The other RCT investigated the effectiveness of curcuminoid mouthwash compared with chlorhexidine mouthwash in managing denture stomatitis.28 Thirty patients were randomly assigned to three equal groups, 10 using chitosan-curcuminoid mouthwash, 10 using 0.2% chlorhexidine mouthwash and the remaining 10 using a vehicle formulation of chitosan and PEG 400. Of patients using the chitosan-curcuminoid mouthwash, 80% had complete resolution of their erythematous denture stomatitis lesion after completing the 2-week treatment course. In comparison, only 30% of the chlorhexidine mouthwash group and 10% of the vehicle formulation group had resolution in this time frame. Chitosan-curcuminoid mouthwash and chlorhexidine mouthwash groups produced comparable reductions in the number of candida colonies on the denture fitting surface.

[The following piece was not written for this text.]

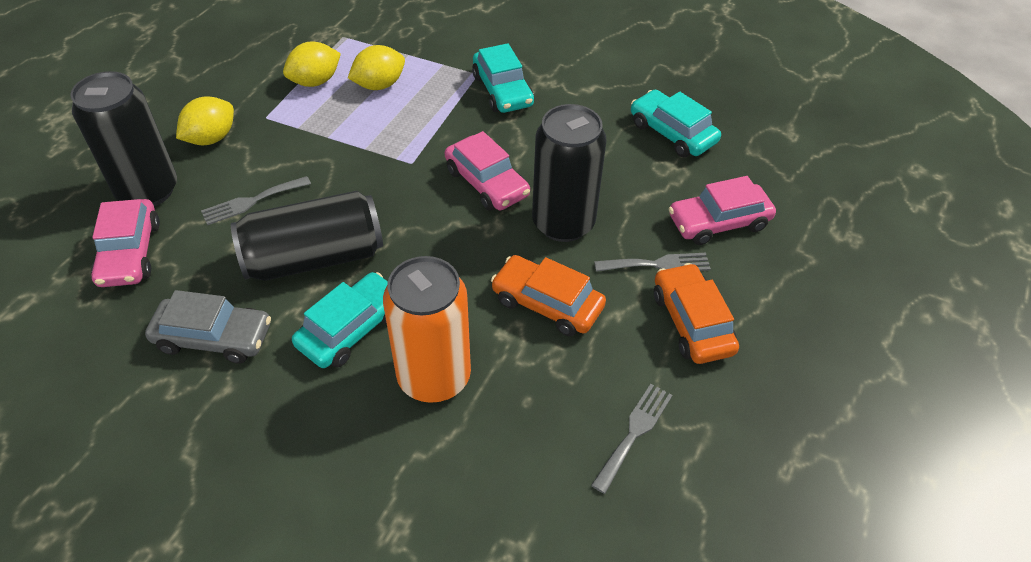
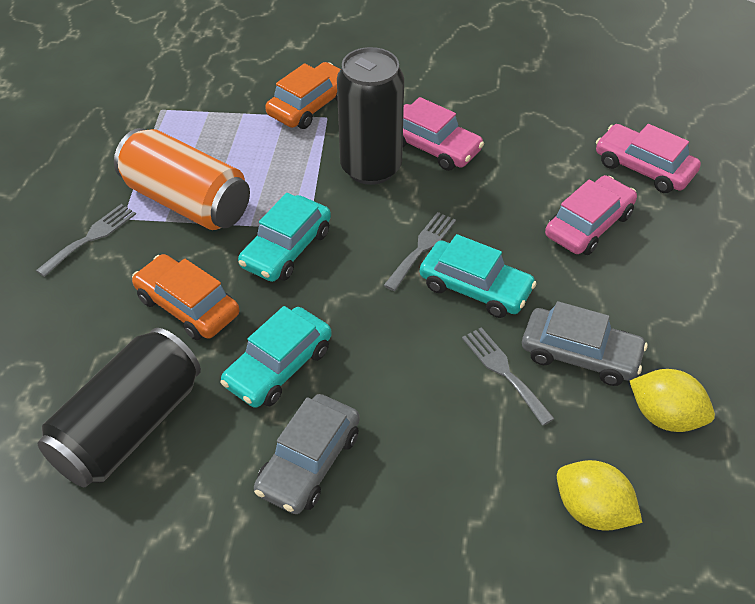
black can: [70,71,177,206] [231,191,383,281] [532,104,606,242] = 3 -> [38,328,201,487] [337,47,404,185] = 2
grey car: [145,290,271,364] = 1 -> [254,394,360,514] [522,301,648,386] = 2
yellow lemon: [176,96,234,145] [283,42,341,87] [348,45,405,90] = 3 -> [557,460,642,531] [630,369,715,432] = 2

The use of curcumin has demonstrated promising results in the management of a range of oral conditions. The evidence suggests curcumin may have the most potential as a therapeutic agent in managing potentially malignant conditions, mucositis and RAS. Where it does not provide better results than established medications, a comparable effect has often been demonstrated, which may be of clinical benefit when certain drugs are contraindicated or adjuncts are required.
Further research with larger sample sizes, standardized study designs and uniformity in preparations and dosages is warranted to substantiate its use in the clinical setting and role as a ‘cure-cumin’.